As early as January 12, 1998, respondent had notified Sacobia of his intention to rescind the contract on the ground that there was unreasonable delay in the completion of the golf course and clubhouse. Yet, evidence shows that even prior thereto, or on May 28, 1997, Sacobia already informed its investors, including the respondent, that the full completion of the project was expected by mid-1999. Patently, respondent’s claim is premature by one year and a half, if reckoned from the expected time of completion as foreseen by Sacobia. Moreover, respondent was well aware of the risk of delay in the completion of the project considering that he was apprised beforehand of such delay due to the belated issuance of the proper documents.

It appears, however, that Sacobia is not really intent on cancelling Ty’s reservation. Even after it was notified by Ty that he was intending to rescind the contract, and had in fact issued a stop-payment order, Sacobia merely deferred the deposit of Ty’s checks in an effort to resolve the issue, instead of cancelling the reservation in accordance with the terms of the notice of approval. Subsequently, it sought to collect from Ty his remaining obligations. It also referred Ty to its marketing arm if Ty is so minded to sell his rights to third parties. To this extent, the trial court correctly ordered Ty to pay the remaining balance if he so desires, otherwise, he forfeits half of his payments, pursuant to the terms of the notice of approval.

WHEREFORE, the petition is GRANTED. The decision dated August 19, 2004 of the Court of Appeals in CA-G.R. CV No. 76987 and its resolution dated October 28, 2004, are REVERSED and SET ASIDE. Respondent’s complaint for rescission of contract and damages in Civil Case No. 01-99696 is DISMISSED. He is ORDERED to PAY to Sacobia Hills Development Corporation the amount of Pesos: One Hundred Ninety Thousand Nine Hundred Nine and Eight Centavos (P190,909.08) without interest within thirty (30) days from finality of this decision; otherwise, fifty percent (50%) of his total payments shall be forfeited.

SO ORDERED.

CONSUELO YNARES-SANTIAGO

Associate Justice

WE CONCUR:

HILARIO G. DAVIDE, JR.

Chief Justice

LEONARDO A. QUISUMBING, ANTONIO T. CARPIO

Associate Justice Associate Justice

ADOLFO S. AZCUNA

Associate Justice

CERTIFICATION

Pursuant to Section 13, Article VIII of the Constitution, it is hereby certified that the conclusions in the above Decision were reached in consultation before the case was assigned to the writer of the opinion of the Court’s Division.

HILARIO G. DAVIDE, JR.

Chief Justice


Footnotes

1 Rollo, pp. 10-23.

2 Id. at 24-42. Penned by Associate Justice Vicente Q. Roxas with Associate Justices Salvador J. Valdez, Jr. and Juan Q. Enriquez, Jr., concurring.

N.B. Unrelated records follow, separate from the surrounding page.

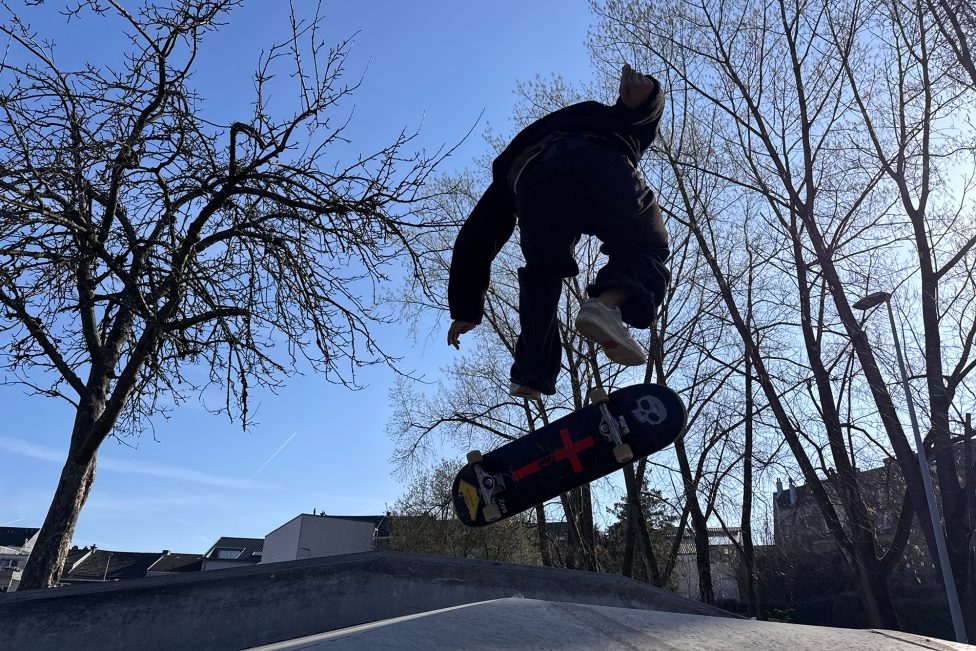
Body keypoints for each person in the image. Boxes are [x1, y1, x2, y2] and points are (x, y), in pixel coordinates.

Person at [447, 63, 671, 401]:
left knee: (543, 273)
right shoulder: (605, 119)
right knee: (646, 243)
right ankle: (606, 306)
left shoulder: (533, 146)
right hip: (597, 158)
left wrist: (465, 306)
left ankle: (531, 375)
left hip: (528, 181)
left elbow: (478, 234)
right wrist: (650, 93)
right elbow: (638, 119)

3 Id. at 84-92. Penned by Judge Artemio S. Tipon.

4 Id. at 43.

5 Id. at 61.

6 Id. at 65-68.

7 Id. at 63.

8 Id. at 28.

9 Id. at 31.

10 Id. at 88-89.

11 Id. at 92.

12 Id. at 41-42.

13 360 Phil. 891, 904-905 (1998).

14 Coronel, et al. v. CA, 331 Phil. 294, 309 (1996).

15 Rollo, p. 49-B.

16 Tolentino, citing 2 Castan 26 in the Commentaries and Jurisprudence on the Civil Code of the Philippines, p. 18. See also, Paras, Civil Code of the Philippines, Vol. IV, p. 37.

17 Art. 1191. The power to rescind obligations is implied in reciprocal ones, in case one of the obligors should not comply with what is incumbent upon him.

The injured party may choose between the fulfillment and the rescission of the obligation, with the payment of damages in either case. He may also seek rescission, even after he has chosen fulfillment, if the latter should become impossible.

The court shall decree the rescission claimed, unless there be just cause authorizing the fixing of a period.

This is understood to be without prejudice to the rights of third persons who have acquired the thing, in accordance with Articles 1385 and 1388 and the Mortgage Law.